_DOCUMENT EXTRACT_:
=======

It is an all too familiar situation. I was not yet 50 and editor at the Denver Business Journal in 1999 when the shootings at Columbine High School launched our country on a trajectory that has consumed so many of our young people.
In 2014, the Isla Vista massacre brought a mass-casualty event to the region, caused UC Santa Barbara to step up its engagement with the community and prompted legislation to help identify people with the potential to put a community at risk.
And now comes the tragedy at the Borderline night club where Ian David Long, a Marine Corps veteran, killed a dozen people, injured many more and took his own life.
Among the victims were many young people attending a “college night party” but also Ron Helus, a 59-year-old sergeant with the Ventura County Sheriff’s Department, who died while saving many, many lives.
One thing that I have learned is that it is hard to overstate the emotional impact that these events have on communities that are affected by them. Schedules are disrupted, institutions are stretched to the breaking point, families bury their dead and must cope with recovery from sometimes grievous injuries and thousands bear the emotional scars.

=======

_WHAT IS ASKED_:
[1] In the passage on mass shootings, what position did the writer hold in 1999?
[2] For each statement, say yes or no to whether it agrees with the passage on mass shootings, and quote the words that decide it: (a) Ron Helus was a sergeant with the Ventura County Sheriff's Department. (b) The Isla Vista massacre took place in 2018. (c) Ian David Long was an Army veteran.
[3] Write the next few sentences of the passage on mass shootings, picking up after its final sentence.
The data after this note has no connection to the passage on mass shootings.

_DATA_:
=======

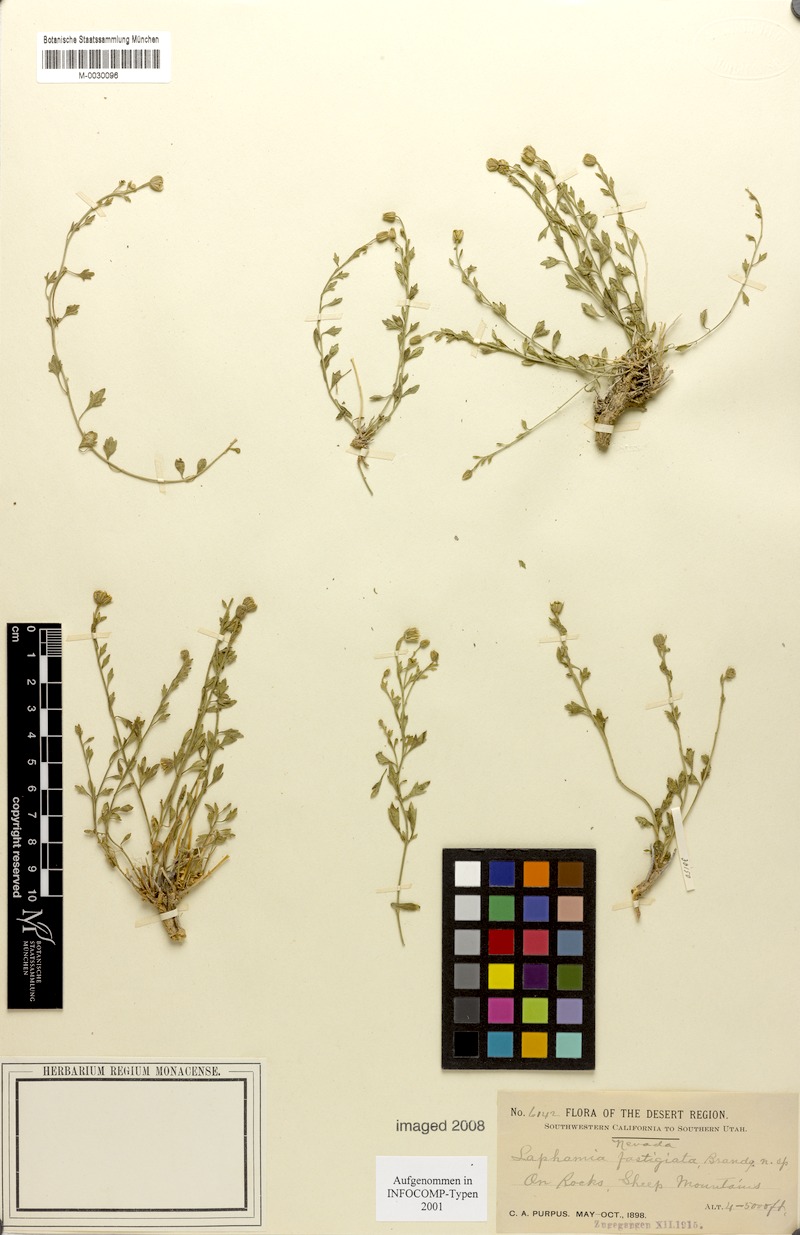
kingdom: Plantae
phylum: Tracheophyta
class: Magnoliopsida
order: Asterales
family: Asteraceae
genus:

=======

_EXPECTED OUTPUTS_:
[1] Editor at the Denver Business Journal.

[2]
(a) Yes: "Ron Helus, a 59-year-old sergeant with the Ventura County Sheriff’s Department"
(b) No: "In 2014, the Isla Vista massacre brought a mass-casualty event to the region"
(c) No: "Ian David Long, a Marine Corps veteran"

[3]
Clearly we are not yet equipped as a society to have so many people with mental issues walking around untreated and in possession of weapons that easily can be modified to cause mass casualties.
On Nov. 6, at a post-election rally in Santa Barbara, I had a brief conversation with Richard Martinez, the father of one of the Isla Vista victims. He continues to work on gun control issues as an advocate with the nonprofit “Everytown for Gun Safety,” and he told me that the Parkland shootings in Florida had energized a new generation of voters on this issue.
On Nov. 8, I turned on the television and watched as Sheriff Geoff Dean, literally on his last day on the job, was cool and collected as he handled questions from the media and mourned a fallen colleague.
Just 11 days ago, I was with 3,000 people at a synagogue in Denver for a memorial service for those who died in Pittsburgh during a Sabbath service.
We are in a cycle of violence where the victims are truly innocent and where we are consuming the best of our citizens as if they were human sacrifices.
Where will it all end?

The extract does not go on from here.